# Urgent help needed please



## Half Full (Dec 29, 2010)

We are due to come over later this month to retire,the guy we were renting a flat from(1 year minimum) decided he wanted €40 extra per month,he was told what he can do with his flat,it was empty for months before we were going to have it,now not only is he NOT going to get his extra €40 he is NOT going to get thousands of pounds from us,he phoned me about an hour ago to say he "was only joking and we could still have the flat" again he was told what he can do with it.Do GC's still view the english as stupid and gullable?well it's him that has lost the money through sheer and utter greed,not me.

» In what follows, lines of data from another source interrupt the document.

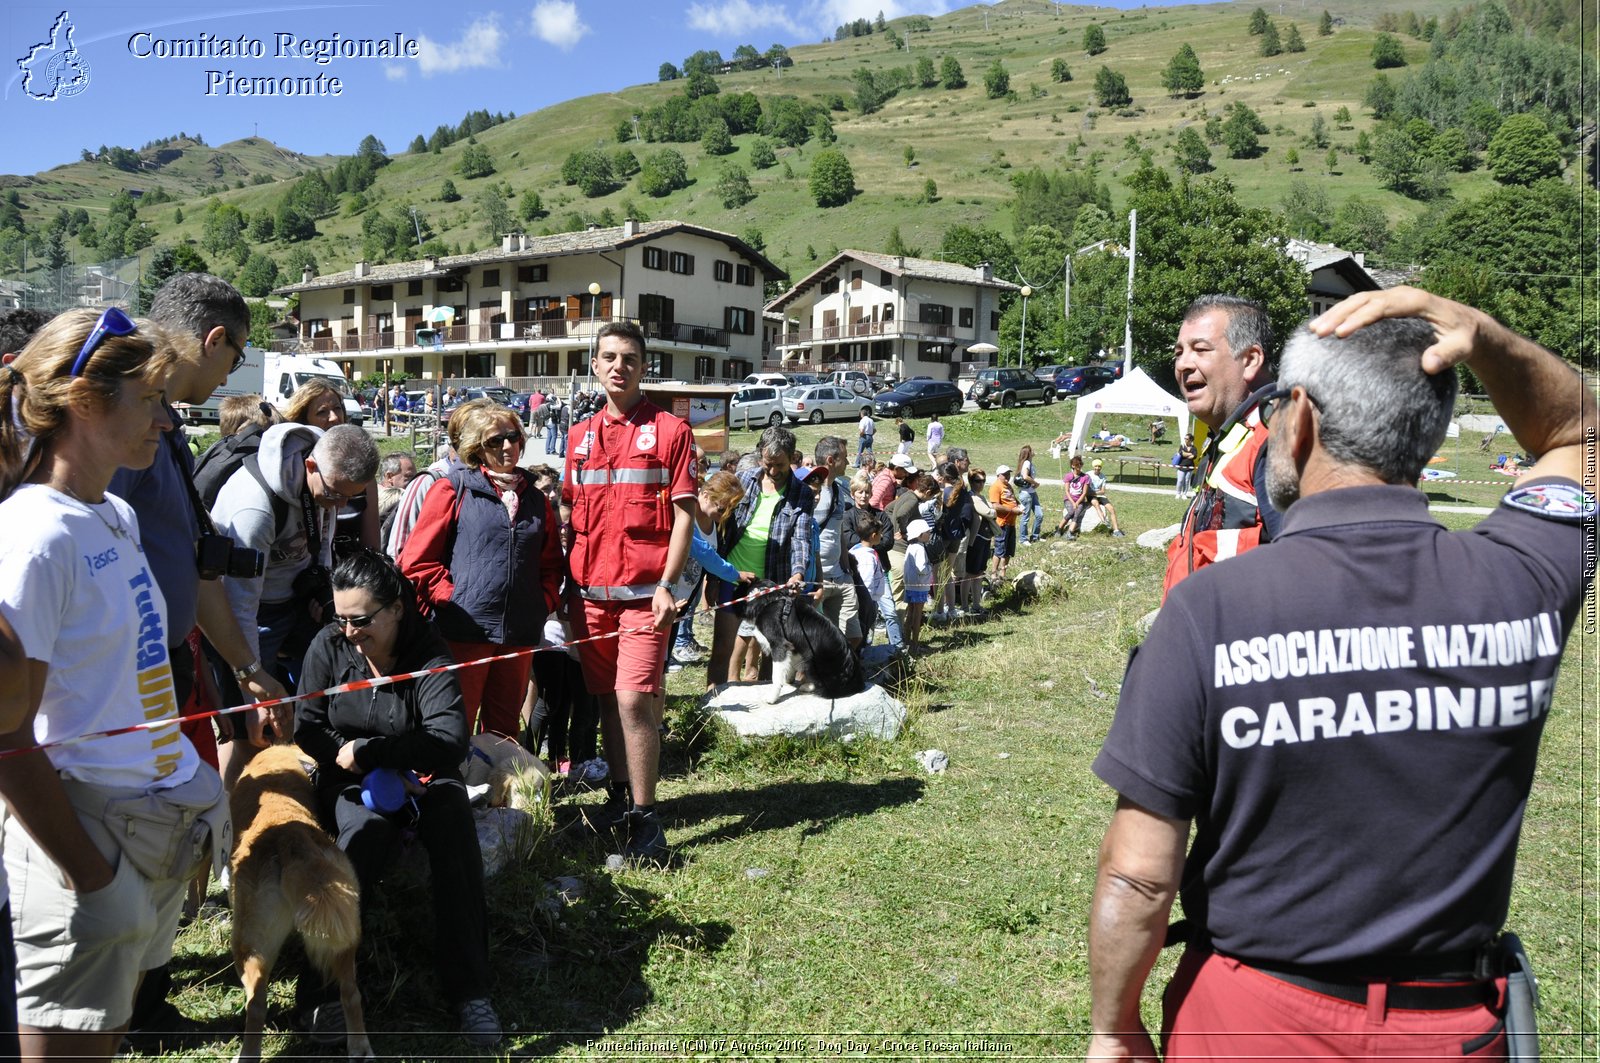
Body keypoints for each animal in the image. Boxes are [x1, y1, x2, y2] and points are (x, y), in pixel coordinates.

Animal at [228, 746, 374, 1063]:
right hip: (345, 935)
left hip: (246, 941)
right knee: (350, 993)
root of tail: (289, 838)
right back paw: (359, 1047)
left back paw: (246, 1053)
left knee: (254, 1003)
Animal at [732, 576, 864, 701]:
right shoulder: (793, 645)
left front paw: (772, 697)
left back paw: (808, 686)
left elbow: (776, 675)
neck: (767, 599)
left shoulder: (779, 644)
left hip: (812, 659)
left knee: (827, 689)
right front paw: (788, 679)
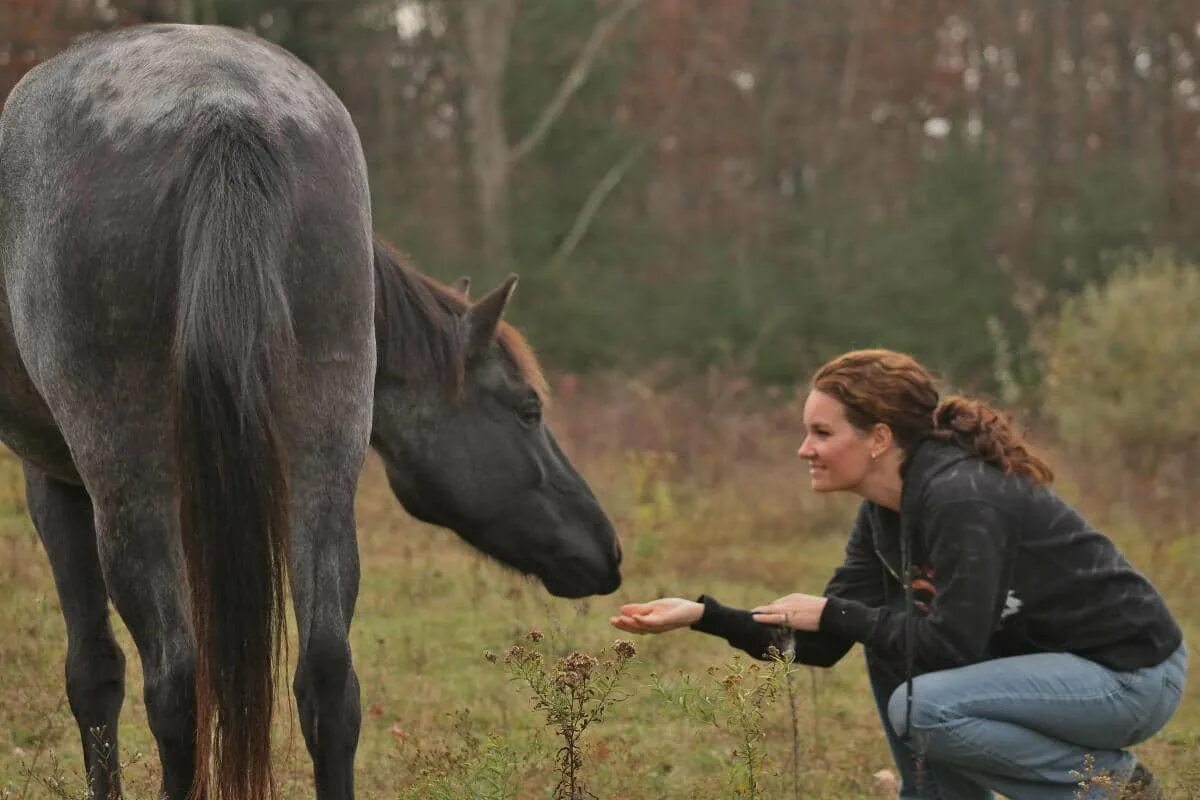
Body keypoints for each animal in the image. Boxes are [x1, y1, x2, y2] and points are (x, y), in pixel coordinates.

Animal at [0, 21, 619, 800]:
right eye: (529, 409)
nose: (607, 550)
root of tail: (225, 114)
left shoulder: (55, 483)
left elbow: (94, 675)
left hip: (131, 485)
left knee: (175, 683)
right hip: (321, 466)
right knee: (327, 678)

I would like to ask the members of the forum if they know of any good reliable rental agents in the LARNACA DISTRICT ONLY please.PM's would be welcome.

Thank you in advance.


----------



## Half Full (Dec 29, 2010)

Thanks Toxan for your pm's and thanks to all for the hundreds and hundreds and hundreds and
hundreds of replies,it will take ages to get through them all so I'll be away from the forum for about 7 - 8 years going through them all.Bye for now,I'm sure you are all giong to miss me    :spit: :eyebrows:


----------



## Veronica (Apr 5, 2008)

Half Full said:


> Thanks Toxan for your pm's and thanks to all for the hundreds and hundreds and hundreds and
> hundreds of replies,it will take ages to get through them all so I'll be away from the forum for about 7 - 8 years going through them all.Bye for now,I'm sure you are all giong to miss me    :spit: :eyebrows:


 I think that the problem is that not many ofthe forum members are in the Larnaca area otherwise you would have had loads of replies.


----------



## alison3333 (Mar 25, 2010)

*property agents*

Hi, 
We moved over last summer and spent a great deal of time looking at rental properties. We rent ours through Absolute in Larnaca:
ABSOLUTE PROPERTY MANAGEMENT

Address: Myro Court, 22 Famagusta Avenue, 6019 Larnaca, Cyprus
Phone : +35724849850
Fax: +35724849851

Emails: 
General info: [email protected]
For Renting: [email protected]

We chose to live in Oroklini. We found them very helpful and any problems with the property have been sorted out quickly. They even removed the furniture from the property we wanted as we had our own. they seem to manage a great deal of property and we got a good price.
Hope this helps,
Alison


----------